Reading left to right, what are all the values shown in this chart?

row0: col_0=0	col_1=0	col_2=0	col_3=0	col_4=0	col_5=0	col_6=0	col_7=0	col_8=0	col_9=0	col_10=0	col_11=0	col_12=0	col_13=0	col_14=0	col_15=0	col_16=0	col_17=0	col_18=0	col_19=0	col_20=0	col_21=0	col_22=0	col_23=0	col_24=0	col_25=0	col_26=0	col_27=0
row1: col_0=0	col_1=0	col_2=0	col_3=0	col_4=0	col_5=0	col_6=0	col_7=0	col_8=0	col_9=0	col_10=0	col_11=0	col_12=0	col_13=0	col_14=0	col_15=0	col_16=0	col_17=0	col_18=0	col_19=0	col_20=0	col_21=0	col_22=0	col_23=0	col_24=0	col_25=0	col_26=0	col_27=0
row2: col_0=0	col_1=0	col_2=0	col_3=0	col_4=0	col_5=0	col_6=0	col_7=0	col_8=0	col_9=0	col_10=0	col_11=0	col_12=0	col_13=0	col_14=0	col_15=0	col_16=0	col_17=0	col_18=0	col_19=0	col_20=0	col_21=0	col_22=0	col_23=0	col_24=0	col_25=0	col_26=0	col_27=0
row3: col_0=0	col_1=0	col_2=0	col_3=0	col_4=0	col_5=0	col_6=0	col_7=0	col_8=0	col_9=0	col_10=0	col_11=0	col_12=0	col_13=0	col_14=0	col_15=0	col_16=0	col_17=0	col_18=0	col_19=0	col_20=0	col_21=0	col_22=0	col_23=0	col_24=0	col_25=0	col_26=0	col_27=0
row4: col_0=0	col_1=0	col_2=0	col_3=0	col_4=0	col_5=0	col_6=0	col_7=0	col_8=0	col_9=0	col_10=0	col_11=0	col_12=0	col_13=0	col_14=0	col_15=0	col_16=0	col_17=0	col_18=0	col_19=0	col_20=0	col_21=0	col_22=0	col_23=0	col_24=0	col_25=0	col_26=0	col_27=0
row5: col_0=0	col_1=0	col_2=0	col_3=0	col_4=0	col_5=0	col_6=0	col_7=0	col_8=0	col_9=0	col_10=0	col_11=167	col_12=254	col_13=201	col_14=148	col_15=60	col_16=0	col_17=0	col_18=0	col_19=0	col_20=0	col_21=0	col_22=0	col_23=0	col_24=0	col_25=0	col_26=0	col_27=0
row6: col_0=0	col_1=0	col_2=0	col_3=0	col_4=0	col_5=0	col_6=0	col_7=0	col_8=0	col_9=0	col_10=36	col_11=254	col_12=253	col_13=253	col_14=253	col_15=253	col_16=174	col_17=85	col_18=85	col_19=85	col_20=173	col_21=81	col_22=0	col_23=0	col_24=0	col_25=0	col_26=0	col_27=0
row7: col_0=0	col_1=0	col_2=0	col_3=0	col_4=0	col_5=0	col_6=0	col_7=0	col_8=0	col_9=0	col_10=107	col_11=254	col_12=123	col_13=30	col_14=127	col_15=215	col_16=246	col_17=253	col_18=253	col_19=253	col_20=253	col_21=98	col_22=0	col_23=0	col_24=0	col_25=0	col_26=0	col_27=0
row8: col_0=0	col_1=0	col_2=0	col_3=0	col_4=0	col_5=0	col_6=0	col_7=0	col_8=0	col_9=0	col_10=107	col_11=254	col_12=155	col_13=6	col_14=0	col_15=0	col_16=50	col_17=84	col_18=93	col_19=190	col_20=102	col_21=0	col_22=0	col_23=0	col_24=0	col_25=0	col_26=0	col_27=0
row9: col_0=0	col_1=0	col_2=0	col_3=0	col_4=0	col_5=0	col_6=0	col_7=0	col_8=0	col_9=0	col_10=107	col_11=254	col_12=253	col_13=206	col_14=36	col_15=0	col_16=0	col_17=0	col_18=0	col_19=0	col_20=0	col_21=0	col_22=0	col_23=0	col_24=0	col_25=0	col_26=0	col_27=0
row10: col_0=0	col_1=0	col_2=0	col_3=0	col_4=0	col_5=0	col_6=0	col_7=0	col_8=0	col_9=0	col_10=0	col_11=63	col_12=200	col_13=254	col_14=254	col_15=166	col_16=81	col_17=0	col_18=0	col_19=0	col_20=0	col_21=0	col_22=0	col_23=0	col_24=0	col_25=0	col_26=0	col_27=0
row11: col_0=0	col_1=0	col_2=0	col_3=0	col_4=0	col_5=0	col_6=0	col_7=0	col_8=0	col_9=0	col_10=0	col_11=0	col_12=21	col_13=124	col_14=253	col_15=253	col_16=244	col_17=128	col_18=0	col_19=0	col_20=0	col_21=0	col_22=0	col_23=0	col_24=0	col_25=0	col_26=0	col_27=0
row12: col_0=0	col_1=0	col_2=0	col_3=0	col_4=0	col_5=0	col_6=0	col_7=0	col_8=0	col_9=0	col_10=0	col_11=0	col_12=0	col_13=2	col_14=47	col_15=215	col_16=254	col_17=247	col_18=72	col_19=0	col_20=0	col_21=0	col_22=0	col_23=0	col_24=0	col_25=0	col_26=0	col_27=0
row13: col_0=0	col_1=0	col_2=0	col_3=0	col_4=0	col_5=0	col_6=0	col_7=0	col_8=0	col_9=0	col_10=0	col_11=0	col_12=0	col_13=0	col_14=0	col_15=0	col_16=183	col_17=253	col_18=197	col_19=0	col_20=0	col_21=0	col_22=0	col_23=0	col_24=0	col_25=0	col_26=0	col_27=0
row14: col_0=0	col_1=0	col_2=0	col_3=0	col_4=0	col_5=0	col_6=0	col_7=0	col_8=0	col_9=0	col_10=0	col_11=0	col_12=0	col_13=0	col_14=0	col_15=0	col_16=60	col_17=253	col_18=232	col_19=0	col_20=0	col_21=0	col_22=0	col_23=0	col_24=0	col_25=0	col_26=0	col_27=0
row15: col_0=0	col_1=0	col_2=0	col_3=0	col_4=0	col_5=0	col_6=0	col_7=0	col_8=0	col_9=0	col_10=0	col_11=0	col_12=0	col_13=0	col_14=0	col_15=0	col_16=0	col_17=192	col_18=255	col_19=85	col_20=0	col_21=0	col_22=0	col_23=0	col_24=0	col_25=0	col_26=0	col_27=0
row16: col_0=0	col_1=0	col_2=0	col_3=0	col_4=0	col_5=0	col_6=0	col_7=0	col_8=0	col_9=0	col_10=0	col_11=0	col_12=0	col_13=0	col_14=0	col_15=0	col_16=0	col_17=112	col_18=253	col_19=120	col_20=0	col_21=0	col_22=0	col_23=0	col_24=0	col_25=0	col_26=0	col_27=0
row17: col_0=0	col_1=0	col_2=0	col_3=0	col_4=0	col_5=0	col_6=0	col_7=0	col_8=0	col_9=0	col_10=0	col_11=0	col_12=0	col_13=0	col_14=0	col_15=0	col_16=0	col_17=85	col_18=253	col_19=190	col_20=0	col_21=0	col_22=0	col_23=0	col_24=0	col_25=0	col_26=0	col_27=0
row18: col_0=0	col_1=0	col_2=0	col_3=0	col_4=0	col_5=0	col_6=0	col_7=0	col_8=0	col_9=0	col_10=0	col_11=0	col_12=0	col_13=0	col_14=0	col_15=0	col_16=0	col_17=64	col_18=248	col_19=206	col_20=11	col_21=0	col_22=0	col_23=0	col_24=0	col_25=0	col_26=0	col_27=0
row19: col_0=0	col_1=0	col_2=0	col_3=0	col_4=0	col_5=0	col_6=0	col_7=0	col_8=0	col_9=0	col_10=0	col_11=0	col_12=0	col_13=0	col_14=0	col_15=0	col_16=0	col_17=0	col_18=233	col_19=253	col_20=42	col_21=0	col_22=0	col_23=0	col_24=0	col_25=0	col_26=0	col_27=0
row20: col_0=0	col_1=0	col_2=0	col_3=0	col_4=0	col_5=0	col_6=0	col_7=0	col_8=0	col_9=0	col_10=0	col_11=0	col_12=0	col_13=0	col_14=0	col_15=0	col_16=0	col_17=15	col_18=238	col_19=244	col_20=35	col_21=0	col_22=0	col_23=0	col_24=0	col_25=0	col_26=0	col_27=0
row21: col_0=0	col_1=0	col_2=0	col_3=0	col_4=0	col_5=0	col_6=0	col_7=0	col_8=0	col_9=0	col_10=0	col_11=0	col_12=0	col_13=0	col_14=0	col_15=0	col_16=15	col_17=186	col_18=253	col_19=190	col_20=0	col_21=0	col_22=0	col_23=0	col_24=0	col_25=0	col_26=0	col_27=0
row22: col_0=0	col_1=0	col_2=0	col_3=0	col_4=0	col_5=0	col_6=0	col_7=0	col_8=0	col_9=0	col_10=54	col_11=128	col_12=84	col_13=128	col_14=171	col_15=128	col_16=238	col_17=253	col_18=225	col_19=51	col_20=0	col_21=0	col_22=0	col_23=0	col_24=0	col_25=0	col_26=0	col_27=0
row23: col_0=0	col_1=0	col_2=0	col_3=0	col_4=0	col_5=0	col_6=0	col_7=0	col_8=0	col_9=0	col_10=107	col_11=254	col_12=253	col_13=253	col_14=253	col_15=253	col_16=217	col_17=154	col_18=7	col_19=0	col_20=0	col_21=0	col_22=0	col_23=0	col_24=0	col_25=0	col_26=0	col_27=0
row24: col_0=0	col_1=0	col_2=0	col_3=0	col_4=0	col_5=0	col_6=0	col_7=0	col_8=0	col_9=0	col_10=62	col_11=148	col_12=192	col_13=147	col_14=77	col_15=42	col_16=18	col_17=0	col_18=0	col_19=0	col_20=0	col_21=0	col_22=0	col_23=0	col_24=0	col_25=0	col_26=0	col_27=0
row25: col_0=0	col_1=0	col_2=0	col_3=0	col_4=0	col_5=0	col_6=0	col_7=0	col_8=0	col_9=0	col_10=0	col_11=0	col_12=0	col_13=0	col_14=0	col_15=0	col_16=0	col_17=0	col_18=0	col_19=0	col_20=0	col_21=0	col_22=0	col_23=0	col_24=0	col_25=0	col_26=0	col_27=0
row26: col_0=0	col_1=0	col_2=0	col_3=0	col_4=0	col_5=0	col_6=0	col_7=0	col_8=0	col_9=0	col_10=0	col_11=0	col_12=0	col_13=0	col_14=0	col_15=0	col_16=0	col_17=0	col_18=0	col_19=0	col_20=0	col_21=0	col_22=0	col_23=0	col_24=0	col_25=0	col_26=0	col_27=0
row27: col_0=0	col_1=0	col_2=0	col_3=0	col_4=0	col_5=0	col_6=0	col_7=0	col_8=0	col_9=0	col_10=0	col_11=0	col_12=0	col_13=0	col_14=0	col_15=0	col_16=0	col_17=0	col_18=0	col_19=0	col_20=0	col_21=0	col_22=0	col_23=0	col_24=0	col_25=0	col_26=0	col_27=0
....
- Try it:
Pick out each line of the data above that contains the word "values", and copy those lines. Uppercase and lowercase letters count as different.

- Task response:
Reading left to right, what are all the values shown in this chart?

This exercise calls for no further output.